Abschalten nicht möglich

Diese Art, Dinge zu betrachten, kann ich nicht einfach rückgängig machen. Ich habe es versucht: unbefangen Radio hören, eine Fortbildung besuchen, ein Bier trinken gehen. Immer kommen diese Kriterien, anhand deren ich sofort bewerte. Und mir denke „da wäre eine andere Methode besser gewesen“ oder „Ironie im Radio ist halt schwierig, zündet nicht immer“.

Wie schwer müssen es da erst andere Leute haben, bei denen es um mehr als ein gut gezapftes Bier geht?
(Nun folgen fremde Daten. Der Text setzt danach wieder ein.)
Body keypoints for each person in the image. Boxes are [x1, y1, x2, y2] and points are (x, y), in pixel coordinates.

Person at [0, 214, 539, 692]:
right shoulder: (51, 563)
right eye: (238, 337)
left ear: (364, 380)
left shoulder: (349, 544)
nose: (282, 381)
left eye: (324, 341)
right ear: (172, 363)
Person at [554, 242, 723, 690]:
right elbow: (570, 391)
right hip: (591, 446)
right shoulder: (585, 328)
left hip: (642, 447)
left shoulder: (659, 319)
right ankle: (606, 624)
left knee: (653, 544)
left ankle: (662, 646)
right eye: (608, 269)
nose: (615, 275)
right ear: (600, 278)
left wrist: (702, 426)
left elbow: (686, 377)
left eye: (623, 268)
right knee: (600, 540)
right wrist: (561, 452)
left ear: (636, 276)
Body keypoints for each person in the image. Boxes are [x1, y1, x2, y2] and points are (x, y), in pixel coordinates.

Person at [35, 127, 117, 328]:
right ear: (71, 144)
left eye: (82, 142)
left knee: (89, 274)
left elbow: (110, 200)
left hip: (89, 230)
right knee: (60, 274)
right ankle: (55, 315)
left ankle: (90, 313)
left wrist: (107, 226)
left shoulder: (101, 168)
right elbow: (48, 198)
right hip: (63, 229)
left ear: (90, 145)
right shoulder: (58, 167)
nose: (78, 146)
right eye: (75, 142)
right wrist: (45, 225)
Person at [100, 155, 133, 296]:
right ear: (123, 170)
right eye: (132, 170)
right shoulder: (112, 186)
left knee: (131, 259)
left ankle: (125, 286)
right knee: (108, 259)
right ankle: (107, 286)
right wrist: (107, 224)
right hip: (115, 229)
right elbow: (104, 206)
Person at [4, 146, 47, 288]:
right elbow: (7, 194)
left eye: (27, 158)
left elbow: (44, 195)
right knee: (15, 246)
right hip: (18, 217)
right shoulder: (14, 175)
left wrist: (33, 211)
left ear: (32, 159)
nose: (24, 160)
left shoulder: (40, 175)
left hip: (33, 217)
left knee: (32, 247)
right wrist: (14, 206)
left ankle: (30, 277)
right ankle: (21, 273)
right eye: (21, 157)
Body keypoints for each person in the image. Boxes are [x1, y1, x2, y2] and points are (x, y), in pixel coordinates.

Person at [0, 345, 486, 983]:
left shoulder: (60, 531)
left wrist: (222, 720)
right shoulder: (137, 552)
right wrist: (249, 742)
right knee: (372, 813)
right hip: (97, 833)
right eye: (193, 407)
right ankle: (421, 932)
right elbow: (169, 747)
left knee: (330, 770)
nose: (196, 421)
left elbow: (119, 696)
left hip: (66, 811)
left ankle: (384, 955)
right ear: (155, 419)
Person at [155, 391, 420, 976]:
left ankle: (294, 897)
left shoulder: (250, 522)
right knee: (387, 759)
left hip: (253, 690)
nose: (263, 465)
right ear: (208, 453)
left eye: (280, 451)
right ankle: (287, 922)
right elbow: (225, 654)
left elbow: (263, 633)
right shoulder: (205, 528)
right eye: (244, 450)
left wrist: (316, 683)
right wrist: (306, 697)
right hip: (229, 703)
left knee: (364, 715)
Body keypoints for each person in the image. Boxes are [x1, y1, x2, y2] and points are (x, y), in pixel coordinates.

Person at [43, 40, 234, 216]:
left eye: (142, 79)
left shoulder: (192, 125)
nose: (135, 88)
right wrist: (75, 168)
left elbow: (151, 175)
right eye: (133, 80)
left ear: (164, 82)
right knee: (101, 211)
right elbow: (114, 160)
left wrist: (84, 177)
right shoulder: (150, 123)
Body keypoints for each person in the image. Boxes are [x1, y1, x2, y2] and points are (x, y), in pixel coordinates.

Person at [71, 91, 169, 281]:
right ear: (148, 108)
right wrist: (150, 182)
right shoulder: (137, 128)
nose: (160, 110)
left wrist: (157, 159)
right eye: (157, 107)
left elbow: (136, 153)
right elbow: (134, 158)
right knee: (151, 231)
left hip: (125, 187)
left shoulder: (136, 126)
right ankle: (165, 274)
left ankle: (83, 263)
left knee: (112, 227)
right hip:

Zahnärzte zum Beispiel – von wem lassen die sich behandeln? Die Situation ist auch noch doppelt schlimm, denn während der Behandlung können sie ja nicht einmal sehen was da in ihrem Mund passiert… Und wenn sie es dann kontrollieren können und es ist nicht wie gewünscht, dann ist es ja auch übler als wenn ich zu lange auf meinen Kaffee gewartet habe.

 

Brauche ich eine neue Strategie?

Eine genaue und geschulte Wahrnehmung ist also in meinen Augen nicht per se gut. Ich denke es wäre vieles einfacher, wenn ich nicht in diesen gelernten Kategorien denken würde, bloß weil ich die Abläufe kenne. Oder übertreibe ich und es ist gut, wenn ich Dinge sehe, die andere nicht mitbekommen? Vielleicht brauche ich eine Strategie, um Dinge wieder „blauäugiger“ betrachten zu können. Es erscheint mir, als wäre das in bestimmten Situationen die einfachere Handhabung. Vielleicht nicht gerade wenn ich mich in einer Fortbildung langweilen muss, aber doch zumindest, wenn ich mal eine Minute länger auf mein Bier warte oder die Krone nicht so schön ist, als hätte ich es selbst gezapft.